Prices Climbing as Housing Remains Scarce in Halton
If you’re hoping to purchase a home before the New Year, you will have to grapple with a challenging housing market defined by low inventory and high prices.
The Toronto Real Estate Board (TREB) says that GTA realtors reported 7,825 sales through TREB’s MLS System in September 2019—22 per cent higher compared to the 6,414 sales reported in September 2018. Month-over-month, there was little difference in sales.
That said, TREB points out that sales remain well below the record set in September 2016, when 9,800 sales were reported.
TREB says the supply of listings continued to be a concern in September 2019, with new listings down by 1.9 per cent year-over-year to 15,611.
This lack of new housing inventory is driving prices higher, as motivated buyers are being forced to compete for a limited amount of houses.
“Demand for ownership housing increased throughout the spring and summer of 2019 compared to the very slow pace of sales experienced in 2018. That being said, many first-time buyers are still experiencing difficulty finding an affordable home,” said Michael Collins, TREB president, in a statement.
“Federal parties vying for seats in the October election have pledged to alleviate affordability issues hampering first-time buyers with a variety of policy proposals.

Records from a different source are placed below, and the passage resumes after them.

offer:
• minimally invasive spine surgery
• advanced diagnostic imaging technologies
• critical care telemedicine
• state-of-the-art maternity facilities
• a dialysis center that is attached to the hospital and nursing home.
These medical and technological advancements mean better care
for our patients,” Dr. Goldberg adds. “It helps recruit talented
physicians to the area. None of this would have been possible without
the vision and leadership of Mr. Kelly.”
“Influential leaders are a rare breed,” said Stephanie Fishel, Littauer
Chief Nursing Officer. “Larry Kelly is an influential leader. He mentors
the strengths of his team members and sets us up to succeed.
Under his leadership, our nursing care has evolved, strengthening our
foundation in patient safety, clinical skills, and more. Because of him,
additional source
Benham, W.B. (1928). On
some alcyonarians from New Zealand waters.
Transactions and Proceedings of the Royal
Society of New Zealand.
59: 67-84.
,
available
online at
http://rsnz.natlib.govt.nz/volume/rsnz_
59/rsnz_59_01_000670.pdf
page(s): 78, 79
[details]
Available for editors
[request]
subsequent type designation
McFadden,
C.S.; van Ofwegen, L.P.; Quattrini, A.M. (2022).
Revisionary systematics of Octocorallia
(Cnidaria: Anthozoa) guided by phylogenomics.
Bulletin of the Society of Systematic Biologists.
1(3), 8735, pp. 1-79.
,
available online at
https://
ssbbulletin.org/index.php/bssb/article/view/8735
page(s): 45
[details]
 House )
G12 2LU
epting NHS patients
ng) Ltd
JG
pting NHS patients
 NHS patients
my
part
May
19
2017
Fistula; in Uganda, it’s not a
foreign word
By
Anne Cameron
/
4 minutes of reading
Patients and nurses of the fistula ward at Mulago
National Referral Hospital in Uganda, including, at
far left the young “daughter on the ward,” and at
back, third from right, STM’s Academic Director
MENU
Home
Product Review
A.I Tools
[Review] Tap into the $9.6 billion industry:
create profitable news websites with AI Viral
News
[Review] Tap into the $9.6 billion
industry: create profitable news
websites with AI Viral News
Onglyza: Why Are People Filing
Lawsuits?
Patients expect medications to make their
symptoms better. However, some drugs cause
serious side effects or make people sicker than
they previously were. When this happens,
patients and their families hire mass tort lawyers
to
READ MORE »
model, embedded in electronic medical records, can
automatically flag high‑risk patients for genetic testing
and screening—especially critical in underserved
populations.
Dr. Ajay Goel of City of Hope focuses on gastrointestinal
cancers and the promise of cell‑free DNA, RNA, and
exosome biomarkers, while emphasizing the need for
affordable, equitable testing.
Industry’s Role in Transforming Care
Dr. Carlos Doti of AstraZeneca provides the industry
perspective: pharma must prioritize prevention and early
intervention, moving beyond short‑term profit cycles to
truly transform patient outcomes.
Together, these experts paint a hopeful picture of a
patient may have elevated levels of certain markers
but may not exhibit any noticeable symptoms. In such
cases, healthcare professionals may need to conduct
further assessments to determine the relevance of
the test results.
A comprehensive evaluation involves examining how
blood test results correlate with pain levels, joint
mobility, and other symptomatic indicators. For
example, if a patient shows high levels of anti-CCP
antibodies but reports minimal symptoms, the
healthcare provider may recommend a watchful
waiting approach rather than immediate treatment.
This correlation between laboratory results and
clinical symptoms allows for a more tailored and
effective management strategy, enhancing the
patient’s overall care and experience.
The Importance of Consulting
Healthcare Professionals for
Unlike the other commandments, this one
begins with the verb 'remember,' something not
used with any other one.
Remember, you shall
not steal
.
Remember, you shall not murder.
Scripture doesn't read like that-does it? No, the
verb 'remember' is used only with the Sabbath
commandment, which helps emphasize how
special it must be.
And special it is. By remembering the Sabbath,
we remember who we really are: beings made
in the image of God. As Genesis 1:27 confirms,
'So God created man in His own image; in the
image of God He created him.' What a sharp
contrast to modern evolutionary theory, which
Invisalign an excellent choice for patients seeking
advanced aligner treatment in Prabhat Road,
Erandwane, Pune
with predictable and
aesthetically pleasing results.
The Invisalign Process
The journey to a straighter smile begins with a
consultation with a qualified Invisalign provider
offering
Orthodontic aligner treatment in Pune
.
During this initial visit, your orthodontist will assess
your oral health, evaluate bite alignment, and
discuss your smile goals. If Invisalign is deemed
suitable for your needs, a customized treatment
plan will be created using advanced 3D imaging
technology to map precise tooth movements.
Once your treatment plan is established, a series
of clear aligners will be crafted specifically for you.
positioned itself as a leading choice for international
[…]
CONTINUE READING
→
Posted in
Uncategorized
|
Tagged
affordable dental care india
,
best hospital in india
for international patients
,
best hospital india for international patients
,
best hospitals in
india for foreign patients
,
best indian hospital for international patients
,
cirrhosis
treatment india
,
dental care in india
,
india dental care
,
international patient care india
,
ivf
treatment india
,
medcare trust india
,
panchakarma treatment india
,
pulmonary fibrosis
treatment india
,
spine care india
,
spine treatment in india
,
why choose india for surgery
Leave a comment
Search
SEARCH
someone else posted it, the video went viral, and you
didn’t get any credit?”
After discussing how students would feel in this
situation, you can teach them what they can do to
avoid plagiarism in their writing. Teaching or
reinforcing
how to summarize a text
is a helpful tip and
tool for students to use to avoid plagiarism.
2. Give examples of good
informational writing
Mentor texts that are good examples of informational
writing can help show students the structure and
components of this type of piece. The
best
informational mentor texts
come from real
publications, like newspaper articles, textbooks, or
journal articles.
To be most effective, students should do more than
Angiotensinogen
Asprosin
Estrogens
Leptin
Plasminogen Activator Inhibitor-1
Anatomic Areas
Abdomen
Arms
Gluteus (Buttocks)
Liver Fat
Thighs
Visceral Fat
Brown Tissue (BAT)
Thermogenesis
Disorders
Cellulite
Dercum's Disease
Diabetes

While these demand-side proposals are important, it is also important that all levels of government remain focused on promoting a sustainable supply of different housing types moving forward.”
In bad news for prospective buyers, TREB says the annual rate of price growth in September reached the highest point so far in 2019.

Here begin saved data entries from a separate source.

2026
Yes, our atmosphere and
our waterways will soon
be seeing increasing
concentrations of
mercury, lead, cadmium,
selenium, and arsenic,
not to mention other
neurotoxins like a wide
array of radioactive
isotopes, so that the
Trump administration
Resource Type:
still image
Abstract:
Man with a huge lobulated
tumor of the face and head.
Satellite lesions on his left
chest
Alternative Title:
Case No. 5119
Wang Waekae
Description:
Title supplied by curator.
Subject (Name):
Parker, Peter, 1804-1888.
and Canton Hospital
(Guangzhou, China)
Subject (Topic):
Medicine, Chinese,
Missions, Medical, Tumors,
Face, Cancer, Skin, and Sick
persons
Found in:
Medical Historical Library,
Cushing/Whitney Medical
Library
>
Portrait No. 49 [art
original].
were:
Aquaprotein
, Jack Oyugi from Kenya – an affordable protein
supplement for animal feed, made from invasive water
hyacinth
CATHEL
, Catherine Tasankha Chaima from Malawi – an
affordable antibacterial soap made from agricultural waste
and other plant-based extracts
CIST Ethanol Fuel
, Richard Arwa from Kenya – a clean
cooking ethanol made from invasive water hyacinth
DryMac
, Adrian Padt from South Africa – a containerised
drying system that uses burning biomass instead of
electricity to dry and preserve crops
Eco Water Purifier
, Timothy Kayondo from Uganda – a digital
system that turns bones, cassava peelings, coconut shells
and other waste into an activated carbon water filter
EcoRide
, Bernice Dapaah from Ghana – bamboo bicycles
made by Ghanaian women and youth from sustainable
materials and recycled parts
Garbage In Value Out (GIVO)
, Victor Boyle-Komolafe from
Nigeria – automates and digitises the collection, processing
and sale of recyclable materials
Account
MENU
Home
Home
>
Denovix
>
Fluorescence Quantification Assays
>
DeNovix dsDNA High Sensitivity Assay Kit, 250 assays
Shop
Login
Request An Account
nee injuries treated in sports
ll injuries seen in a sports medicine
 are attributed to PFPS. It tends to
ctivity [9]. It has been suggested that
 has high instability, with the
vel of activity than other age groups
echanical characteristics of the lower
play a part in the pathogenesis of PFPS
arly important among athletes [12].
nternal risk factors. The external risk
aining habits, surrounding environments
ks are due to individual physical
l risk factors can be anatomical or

The average selling price for all home types combined was up by 5.8 per cent to $843,115. The September 2019 average selling price was up by 1.2 per cent compared to August 2019.
TREB says that more housing needs to be supplied—especially low-rise housing.
“It is interesting to note that market conditions for detached homes have tightened over the past year. In many of the regions surrounding the City of Toronto, detached price growth was above the rate of inflation on an annual basis,” said Jason Mercer, TREB’s chief market analyst.
“Consumer polling conducted for TREB over the past few years has pointed out that many intending home buyers are still focused on ground-oriented housing. This points to the need for a greater diversity of housing types to bridge the gap between detached houses and condominium apartments.”
As far as Oakville, Milton, Burlington and Halton Hills go, prices are getting higher as well.
Penelope Graham, the managing editor with real estate website and brokerage Zoocasa, says the September real estate season is off to a surging start, with robust year-over-year improvement recorded for sales activity and price growth across the Mississauga, Brampton, and Halton housing markets.
Graham says the Halton Region is seeing positive, but more subdued, sales growth than surrounding markets - a total of 668 homes sold in September, up 5 per cent year over year.
However, the supply of new listings fell 7.7 per cent, with 1,395 homes hitting the market. This has led to tighter market conditions with a sales-to-new-listings ratio of 47 per cent, up from 42 per cent the year before (meaning the market is still balanced).
Graham says the average home price ticked up 6.2 per cent year-over-year to $908,053.
TREB says that more housing is needed to offset population growth in Toronto and the GTA.
“Statistics Canada’s most recent national population estimate represented the highest twelve-month population increase ever recorded. This growth was driven by immigration, of which the GTA was likely a key beneficiary due to its strong regional economy and diversity,” said TREB CEO John DiMichele.
As a result, the demand for all types of housing in the GTA - rental and ownership - will remain strong. This fact underpins the need for immediate and sustained action on housing supply.”